City of Brass (Daevabad Trilogy #1)

city of brass

Nahri has never believed in magic. Certainly, she has power; on the streets of 18th century Cairo, she’s a con woman of unsurpassed talent. But she knows better than anyone that the trade she uses to get by—palm readings, zars, healings—are all tricks, sleights of hand, learned skills; a means to the delightful end of swindling Ottoman nobles.

But when Nahri accidentally summons an equally sly, darkly mysterious djinn warrior to her side during one of her cons, she’s forced to accept that the magical world she thought only existed in childhood stories is real. For the warrior tells her a new tale: across hot, windswept sands teeming with creatures of fire, and rivers where the mythical marid sleep; past ruins of once-magnificent human metropolises, and mountains where the circling hawks are not what they seem, lies Daevabad, the legendary city of brass?a city to which Nahri is irrevocably bound.

In that city, behind gilded brass walls laced with enchantments, behind the six gates of the six djinn tribes, old resentments are simmering. And when Nahri decides to enter this world, she learns that true power is fierce and brutal. That magic cannot shield her from the dangerous web of court politics. That even the cleverest of schemes can have deadly consequences.

After all, there is a reason they say be careful what you wish for…

Review

I don’t know what made me pick this book up in waterstones, it’s not my usual kind of book. But I am so glad I did, this book had me hooked very early on. I loved the setting, and how they transitioned for one to another. Even given all the conflicts I would love to be able to visit Daevabad. Nahri was a great main character, she was sassy and adapted well. She did not give up on her goals easily and was always looking out for herself.

I have read reviews saying this book is slow. Whilst there is not action on every page it does flow well gives a lot of depth and world building to the story (but not too much in my opinion). I did get confused a few times at the different factions, but I was reading this after long shifts so that might have had something to do with it, (so not going to hold it against the book).

Ali was also a great character, he gave a different side to the story and the dynamics of Daevabad. I thought his views were interesting if not a little niave for his station. It was good to see how he grew throughout the book though.

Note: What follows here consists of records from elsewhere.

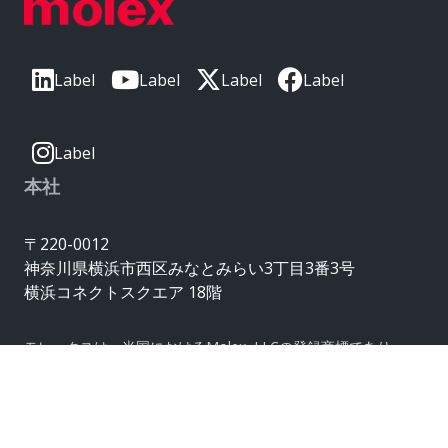
Label
Label
Label
Label
Label
本社
〒220-0012
神奈川県横浜市西区みなとみらい3丁目3番3号
横浜コネクトスクエア 18階
モレックスは、米国におけるMolex, LLCの登録商標であり、
その他の国でも登録されている場合があります。
ここに記載されているその他の商標はすべて、
それぞれの所有者に帰属します。© Copyright 2026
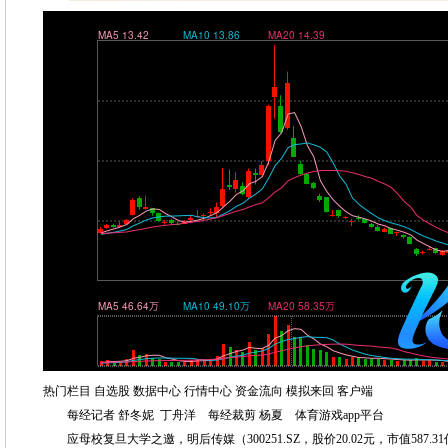
热门栏目 自选股 数据中心 行情中心 资金流向 模拟来回 客户端
每经记者 舒冬妮 丁舟洋 每经裁剪 杨夏 体育游戏app平台
应母校复旦大学之邀，明后传媒（300251.SZ，股价20.02元，市值587.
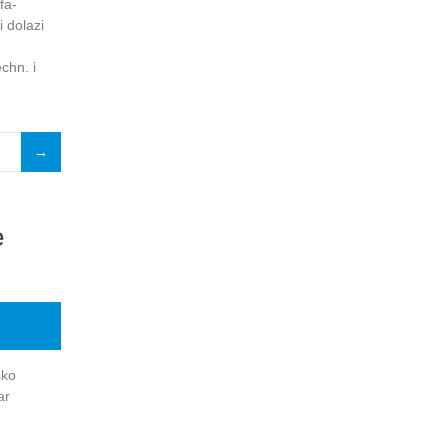
fa-
i dolazi
chn. i
e
sko
ar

Dara I was unsure what to make of him, he seemed to change a few times throughout the book and I could not work out which was the real Dara. I am looking forward to see what else we can find out about his history in the next book.

Overall I realy enjoyed this book and am very much looking forward to reading the next one. It is sitting on my coffee table waiting paitenly for me to finish a few ARC’s before diving in.